MANILA, Philippines —The government must provide more financial aid to onion farmers nationwide as a confluence of unfortunate events push down prices of homegrown produce, according to a group of rural workers’ advocates.
In a statement on Wednesday, the Federation of Free Farmers (FFF) lamented the decline of farm-gate prices in the major onion-producing provinces of Pangasinan, Nueva Ecija and Mindoro Occidental.
FFF national president Leonardo Montemayor appealed to state-owned agricultural insurer Philippine Crop Insurance Corp. (PCIC) “to be more proactive in extending crop insurance to onion farmers.”
Late arrival of imports
The group said the farm-gate price—or the selling price between farmers and traders hugely influenced by the latter—of onions have gone down to a low P10 to P50 per kilogram in Bayambang town in Pangasinan this month from about P300 to P400 per kg in January last year.
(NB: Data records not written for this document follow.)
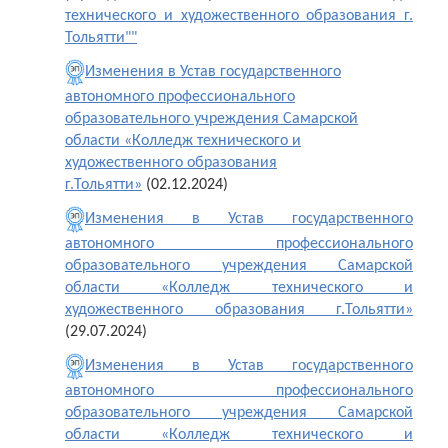
технического и художественного образования г.
Тольятти""
Изменения в Устав государственного
автономного профессионального
образовательного учреждения Самарской
области «Колледж технического и
художественного образования
г.Тольятти»
(02.12.2024)
Изменения в Устав государственного
автономного профессионального
образовательного учреждения Самарской
области «Колледж технического и
художественного образования г.Тольятти»
(29.07.2024)
Изменения в Устав государственного
автономного профессионального
образовательного учреждения Самарской
области «Колледж технического и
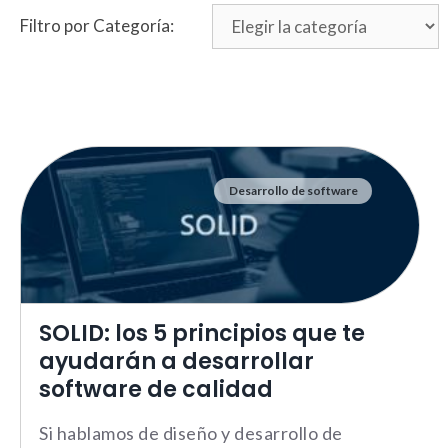
Filtro por Categoría:
Desarrollo de software
SOLID: los 5 principios que te
ayudarán a desarrollar
software de calidad
Si hablamos de diseño y desarrollo de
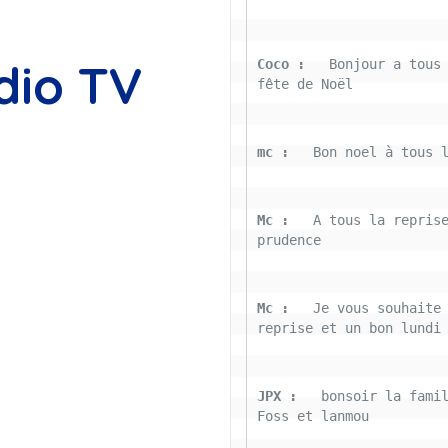
dio TV
Coco : 
  Bonjour a tous 
fête de Noël
mc : 
  Bon noel à tous 
Mc : 
  A tous la reprise
prudence
Mc : 
  Je vous souhaite 
reprise et un bon lundi
JPX : 
  bonsoir la famil
Foss et lanmou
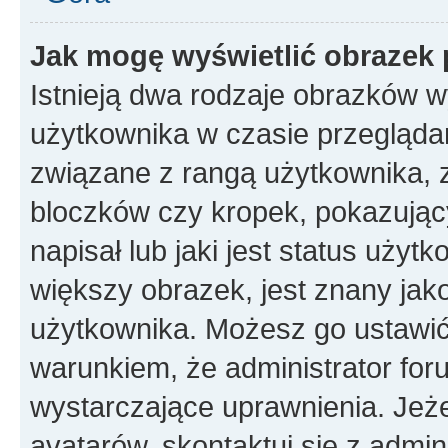
Jak mogę wyświetlić obrazek 
Istnieją dwa rodzaje obrazków 
użytkownika w czasie przeglądan
związane z rangą użytkownika, 
bloczków czy kropek, pokazując
napisał lub jaki jest status uży
większy obrazek, jest znany jako
użytkownika. Możesz go ustawić
warunkiem, że administrator for
wystarczające uprawnienia. Jeż
avatarów, skontaktuj się z admini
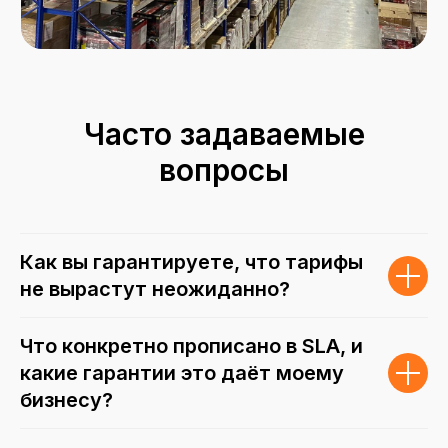
Часто задаваемые
вопросы
Как вы гарантируете, что тарифы
не вырастут неожиданно?
Что конкретно прописано в SLA, и
какие гарантии это даёт моему
бизнесу?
READ: DA suspends onion importation, says supply enough to meet demand
Back then, skyrocketing prices of the bulbs have been significant enough to influence inflation, or the overall increase in prices of goods and services that the average Filipino household buys.
The FFF attributed the nosedive in farm-gate prices to the late arrival of imports procured in December last year, compounded by widespread worm infestations and reduced irrigation arising from depleted water sources.
Traders are claiming that recent onion importation are causing them to buy local varieties from farmers at low prices,” FFF municipal chapter president Rodolfo Camacho said.
Army worms outbreak
“The outbreak of army worms called harabas, coupled with reduced groundwater levels caused by El Niño, are also affecting the size, quality and output of onions,” Camacho said.
READ: Lives destroyed as armyworms invade Philippine ‘onion capital’
Montemayor said that both the national and local governments should have anticipated the current glut in onion supply and readied measures to assist farmers in selling and/or storing their produce.
“Moreover, army worm outbreaks and the El Nino phenomenon are not new issues,” Montemayor, a former agriculture secretary, added.
The Department of Agriculture (DA) already halted the entry of onion imports until May “to prevent further depressing onion prices due to supply glut” and hinted the suspension could be extended to July.
As of writing, local red onion is sold from P100 to P190 per kg as of Wednesday, lower than P200 to P350 per kg a year ago, according to the DA’s price monitoring. Imported red onion retailed from P80 to P160 per kg.